Cristo instituyó a los apóstoles como respuesta a la miseria humana. El evangelio de hoy nos dice: “Al ver a las muchedumbres, se compadecía de ellas, porque estaban extenuadas y abandonadas, ‘como ovejas que no tienen pastor’”. Esto le lleva a decir a sus discípulos: “La mies es abundante, pero los trabajadores son pocos; rogad, pues, al Señor de la mies que mande trabajadores a su mies”. Ante tanta necesidad, es necesario enviar obreros para atenderla.

Curiosamente, aquí confluyen dos metáforas: la humanidad como oveja desvalida y la humanidad como mies esperanzada. La primera subraya nuestra pasividad (aunque no total: las ovejas pueden ser muy útiles, producir lana, leche, carne…); la segunda subraya que sí tenemos algo que ofrecer. Podemos ser una buena cosecha que dé frutos abundantes. En ambos casos, sin embargo, necesitamos que nos cuiden, ya sea pastores o labradores.

Y entonces Nuestro Señor “llama a sus doce discípulos y les dio autoridad para expulsar espíritus inmundos y curar toda enfermedad y toda dolencia”. O, siguiendo con las metáforas de Cristo, para defender a las ovejas de los lobos y ladrones que podrían asolarlas y matarlas, y a la mies, de las enfermedades que podrían echarla a perder. Así, el propósito de los apóstoles, y de los obispos como sus sucesores, es defendernos de todo lo que podría hacernos daño espiritual y permitirnos alcanzar nuestro pleno potencial en Cristo, esa cosecha abundante. Es aterrador pensar que Judas, “el que le traicionó”, se convirtió él mismo en un lobo, en una enfermedad. Por eso, nuestra oración por los obreros de la mies no debe limitarse a que se presenten, sino a que permanezcan fieles a su llamada.
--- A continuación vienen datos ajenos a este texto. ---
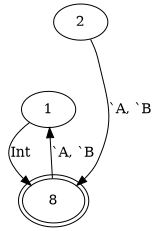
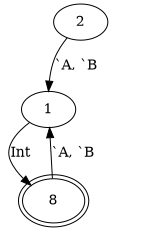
  digraph {
    2
    1
    n3 [label=8 peripheries=2]
-   2 -> n3 [label="`A, `B"]
+   2 -> 1 [label="`A, `B"]
    1 -> n3 [label=Int]
    n3 -> 1 [label="`A, `B"]
  }
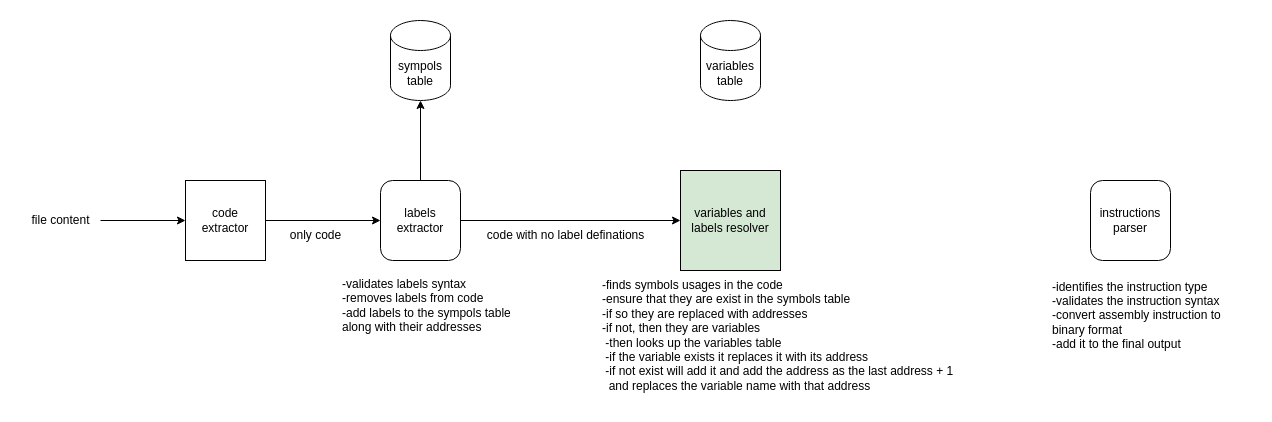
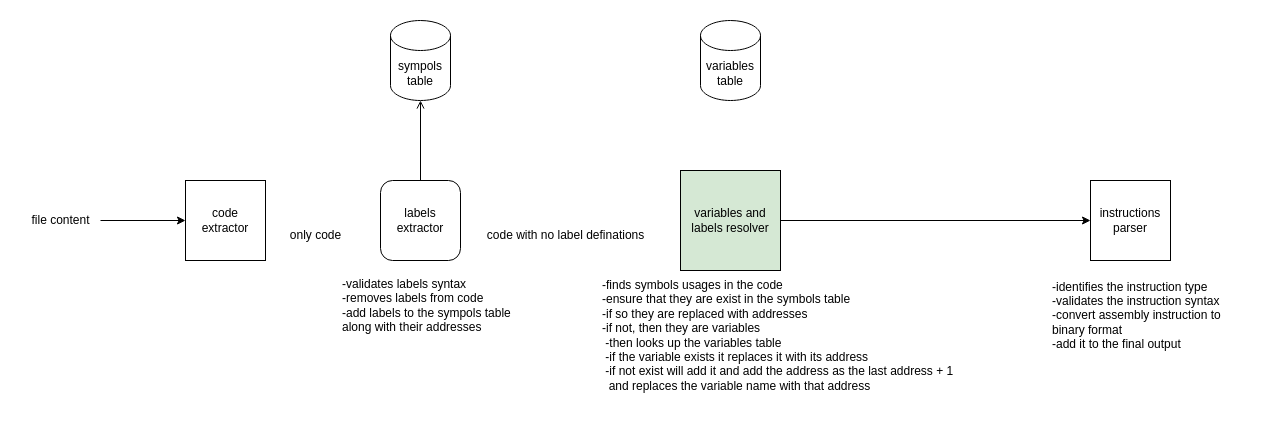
  <mxCell id="0" />
  <mxCell id="1" parent="0" />
- <mxCell id="2" style="edgeStyle=none;html=1;" parent="1" source="3" target="6" edge="1"><mxGeometry relative="1" as="geometry" /></mxCell>
  <mxCell id="3" value="code &lt;br&gt;extractor" style="whiteSpace=wrap;html=1;aspect=fixed;" parent="1" vertex="1"><mxGeometry x="185" y="180" width="80" height="80" as="geometry" /></mxCell>
- <mxCell id="4" style="edgeStyle=none;html=1;" parent="1" source="6" target="8" edge="1"><mxGeometry relative="1" as="geometry" /></mxCell>
- <mxCell id="5" style="edgeStyle=none;html=1;entryX=0.5;entryY=1;entryDx=0;entryDy=0;entryPerimeter=0;" parent="1" source="6" target="12" edge="1"><mxGeometry relative="1" as="geometry" /></mxCell>
+ <mxCell id="5" style="edgeStyle=none;html=1;entryX=0.5;entryY=1;entryDx=0;entryDy=0;entryPerimeter=0;endArrow=open;" parent="1" source="6" target="12" edge="1"><mxGeometry relative="1" as="geometry" /></mxCell>
  <mxCell id="6" value="labels extractor" style="whiteSpace=wrap;html=1;aspect=fixed;rounded=1;" parent="1" vertex="1"><mxGeometry x="380" y="180" width="80" height="80" as="geometry" /></mxCell>
+ <mxCell id="7" style="edgeStyle=none;html=1;entryX=0;entryY=0.5;entryDx=0;entryDy=0;" parent="1" source="8" target="17" edge="1"><mxGeometry relative="1" as="geometry" /></mxCell>
  <mxCell id="8" value="variables and labels resolver" style="whiteSpace=wrap;html=1;aspect=fixed;fillColor=#d5e8d4;" parent="1" vertex="1"><mxGeometry x="680" y="170" width="100" height="100" as="geometry" /></mxCell>
  <mxCell id="9" style="edgeStyle=none;html=1;" parent="1" target="3" edge="1"><mxGeometry relative="1" as="geometry"><mxPoint x="100" y="220" as="sourcePoint" /></mxGeometry></mxCell>
  <mxCell id="10" value="file content" style="text;html=1;align=center;verticalAlign=middle;resizable=0;points=[];autosize=1;strokeColor=none;fillColor=none;" parent="1" vertex="1"><mxGeometry x="20" y="205" width="80" height="30" as="geometry" /></mxCell>
  <mxCell id="11" value="only code" style="text;html=1;align=center;verticalAlign=middle;resizable=0;points=[];autosize=1;strokeColor=none;fillColor=none;" parent="1" vertex="1"><mxGeometry x="280" y="220" width="70" height="30" as="geometry" /></mxCell>
  <mxCell id="12" value="sympols&lt;br&gt;table" style="shape=cylinder3;whiteSpace=wrap;html=1;boundedLbl=1;backgroundOutline=1;size=15;" parent="1" vertex="1"><mxGeometry x="390" y="20" width="60" height="80" as="geometry" /></mxCell>
  <mxCell id="13" value="-validates labels syntax&lt;br&gt;-removes labels from code &lt;br&gt;-add labels to the sympols table &lt;br&gt;along with their addresses" style="text;html=1;align=left;verticalAlign=middle;resizable=0;points=[];autosize=1;strokeColor=none;fillColor=none;" parent="1" vertex="1"><mxGeometry x="340" y="270" width="190" height="70" as="geometry" /></mxCell>
  <mxCell id="14" value="code with no label definations" style="text;html=1;align=center;verticalAlign=middle;resizable=0;points=[];autosize=1;strokeColor=none;fillColor=none;" parent="1" vertex="1"><mxGeometry x="475" y="220" width="180" height="30" as="geometry" /></mxCell>
  <mxCell id="15" value="-finds symbols usages in the code&lt;br&gt;-ensure that they are exist in the symbols table&lt;br&gt;-if so they are replaced with addresses&lt;br&gt;-if not, then they are variables&lt;br&gt;&amp;nbsp;-then looks up the variables table&lt;br&gt;&amp;nbsp;-if the variable exists it replaces it with its address&lt;br&gt;&amp;nbsp;-if not exist will add it and add the address as the last address + 1&lt;br&gt;&amp;nbsp; and replaces the variable name with that address" style="text;html=1;align=left;verticalAlign=middle;resizable=0;points=[];autosize=1;strokeColor=none;fillColor=none;" parent="1" vertex="1"><mxGeometry x="600" y="270" width="370" height="130" as="geometry" /></mxCell>
  <mxCell id="16" value="variables&lt;br&gt;table" style="shape=cylinder3;whiteSpace=wrap;html=1;boundedLbl=1;backgroundOutline=1;size=15;" parent="1" vertex="1"><mxGeometry x="700" y="20" width="60" height="80" as="geometry" /></mxCell>
- <mxCell id="17" value="instructions&lt;br&gt;parser" style="whiteSpace=wrap;html=1;aspect=fixed;rounded=1;" parent="1" vertex="1"><mxGeometry x="1090" y="180" width="80" height="80" as="geometry" /></mxCell>
+ <mxCell id="17" value="instructions&lt;br&gt;parser" style="whiteSpace=wrap;html=1;aspect=fixed;" parent="1" vertex="1"><mxGeometry x="1090" y="180" width="80" height="80" as="geometry" /></mxCell>
  <mxCell id="18" value="-identifies the instruction type&lt;br&gt;-validates the instruction syntax&lt;br&gt;-convert assembly instruction to&amp;nbsp;&lt;br&gt;binary format&lt;br&gt;-add it to the final output" style="text;html=1;align=left;verticalAlign=middle;resizable=0;points=[];autosize=1;strokeColor=none;fillColor=none;" parent="1" vertex="1"><mxGeometry x="1050" y="270" width="200" height="90" as="geometry" /></mxCell>
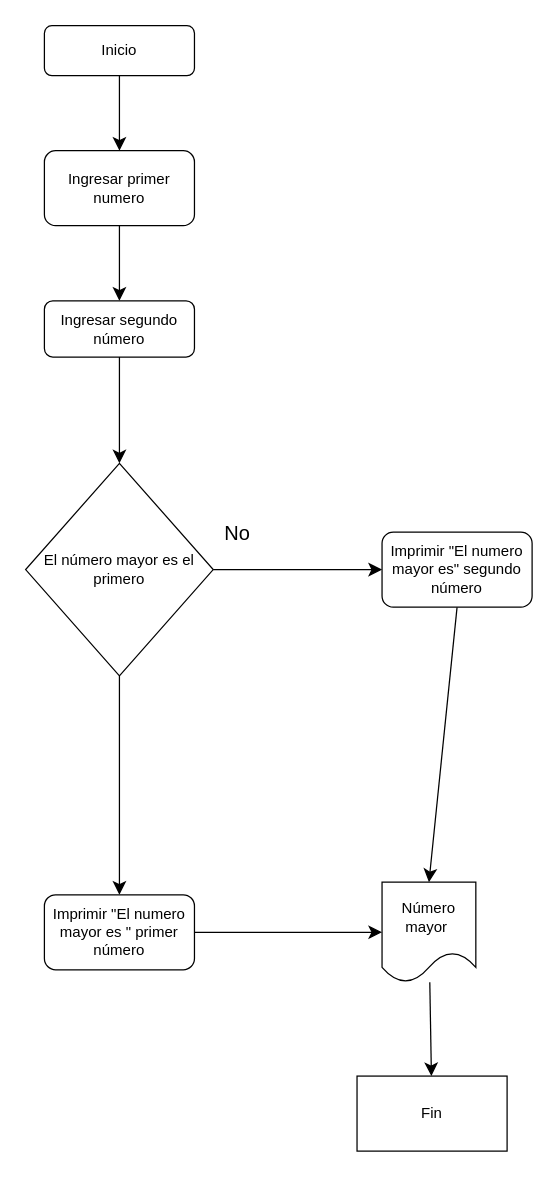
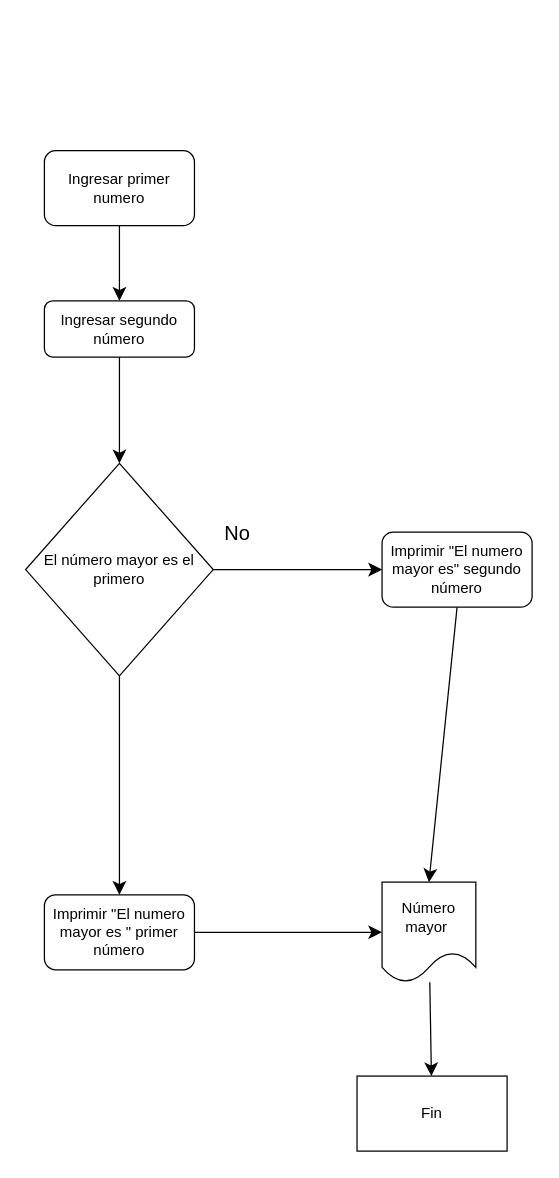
  <mxCell id="0" />
  <mxCell id="1" parent="0" />
- <mxCell id="2" value="" style="edgeStyle=none;curved=1;rounded=0;orthogonalLoop=1;jettySize=auto;html=1;fontSize=12;startSize=8;endSize=8;" edge="1" parent="1" source="3" target="5"><mxGeometry relative="1" as="geometry" /></mxCell>
- <mxCell id="3" value="Inicio" style="rounded=1;whiteSpace=wrap;html=1;fontSize=12;glass=0;strokeWidth=1;shadow=0;" parent="1" vertex="1"><mxGeometry x="35" y="20" width="120" height="40" as="geometry" /></mxCell>
  <mxCell id="4" value="" style="edgeStyle=none;curved=1;rounded=0;orthogonalLoop=1;jettySize=auto;html=1;fontSize=12;startSize=8;endSize=8;" edge="1" parent="1" source="5" target="7"><mxGeometry relative="1" as="geometry" /></mxCell>
  <mxCell id="5" value="Ingresar primer numero" style="rounded=1;whiteSpace=wrap;html=1;" vertex="1" parent="1"><mxGeometry x="35" y="120" width="120" height="60" as="geometry" /></mxCell>
  <mxCell id="6" value="" style="edgeStyle=none;curved=1;rounded=0;orthogonalLoop=1;jettySize=auto;html=1;fontSize=12;startSize=8;endSize=8;" edge="1" parent="1" source="7" target="10"><mxGeometry relative="1" as="geometry" /></mxCell>
  <mxCell id="7" value="Ingresar segundo número" style="rounded=1;whiteSpace=wrap;html=1;" vertex="1" parent="1"><mxGeometry x="35" y="240" width="120" height="45" as="geometry" /></mxCell>
  <mxCell id="8" value="" style="edgeStyle=none;curved=1;rounded=0;orthogonalLoop=1;jettySize=auto;html=1;fontSize=12;startSize=8;endSize=8;" edge="1" parent="1" source="10" target="12"><mxGeometry relative="1" as="geometry" /></mxCell>
  <mxCell id="9" value="" style="edgeStyle=none;curved=1;rounded=0;orthogonalLoop=1;jettySize=auto;html=1;fontSize=12;startSize=8;endSize=8;" edge="1" parent="1" source="10" target="14"><mxGeometry relative="1" as="geometry" /></mxCell>
  <mxCell id="10" value="El número mayor es el primero" style="rhombus;whiteSpace=wrap;html=1;" vertex="1" parent="1"><mxGeometry x="20" y="370" width="150" height="170" as="geometry" /></mxCell>
  <mxCell id="11" style="edgeStyle=none;curved=1;rounded=0;orthogonalLoop=1;jettySize=auto;html=1;exitX=0.5;exitY=1;exitDx=0;exitDy=0;entryX=0.5;entryY=0;entryDx=0;entryDy=0;fontSize=12;startSize=8;endSize=8;" edge="1" parent="1" source="12" target="16"><mxGeometry relative="1" as="geometry" /></mxCell>
  <mxCell id="12" value="Imprimir &quot;El numero mayor es&quot; segundo número" style="rounded=1;whiteSpace=wrap;html=1;" vertex="1" parent="1"><mxGeometry x="305" y="425" width="120" height="60" as="geometry" /></mxCell>
  <mxCell id="13" value="" style="edgeStyle=none;curved=1;rounded=0;orthogonalLoop=1;jettySize=auto;html=1;fontSize=12;startSize=8;endSize=8;" edge="1" parent="1" source="14" target="16"><mxGeometry relative="1" as="geometry" /></mxCell>
  <mxCell id="14" value="Imprimir &quot;El numero mayor es &quot; primer número" style="rounded=1;whiteSpace=wrap;html=1;" vertex="1" parent="1"><mxGeometry x="35" y="715" width="120" height="60" as="geometry" /></mxCell>
  <mxCell id="15" value="" style="edgeStyle=none;curved=1;rounded=0;orthogonalLoop=1;jettySize=auto;html=1;fontSize=12;startSize=8;endSize=8;" edge="1" parent="1" source="16" target="17"><mxGeometry relative="1" as="geometry" /></mxCell>
  <mxCell id="16" value="Número mayor&amp;nbsp;" style="shape=document;whiteSpace=wrap;html=1;boundedLbl=1;" vertex="1" parent="1"><mxGeometry x="305" y="705" width="75" height="80" as="geometry" /></mxCell>
  <mxCell id="17" value="Fin" style="rounded=0;whiteSpace=wrap;html=1;" vertex="1" parent="1"><mxGeometry x="285" y="860" width="120" height="60" as="geometry" /></mxCell>
  <mxCell id="18" value="No" style="text;html=1;align=center;verticalAlign=middle;resizable=0;points=[];autosize=1;strokeColor=none;fillColor=none;fontSize=16;" vertex="1" parent="1"><mxGeometry x="169" y="411" width="40" height="30" as="geometry" /></mxCell>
En la primera lectura, Moisés relata al pueblo cómo dice Dios: “Os he llevado sobre alas de águila y os he traído a mí”. Les dice que, si son fieles en la tierra a la que les lleva, serán posesión de Dios y “un reino de sacerdotes y una nación santa”. Para que esto suceda, Dios nos ha dado, en su Nueva Alianza, obispos para que sean los nuevos Sumos Sacerdotes, como sucesores de los apóstoles, y otros sacerdotes como sus ayudantes. Así pues, la institución misma de los apóstoles y de los obispos es para que Dios nos tome para sí y para que lleguemos a ser “una nación santa”. Esto se entiende en primer lugar por la Iglesia, el nuevo Israel, que debe tender siempre a la santidad. Un reino de sacerdotes significa ciertamente “un reino con sacerdotes”, es decir, con ministros ordenados, pero también se refiere a lo que se llama el sacerdocio común de los fieles. Hay un aspecto sacerdotal en todas nuestras vidas: las oraciones y sacrificios diarios que ofrecemos a Dios en nuestro trabajo y vida ordinarios. Y los sacerdotes ordenados nos ayudan a vivir este sacerdocio común, particularmente dándonos los sacramentos y con su guía y enseñanza.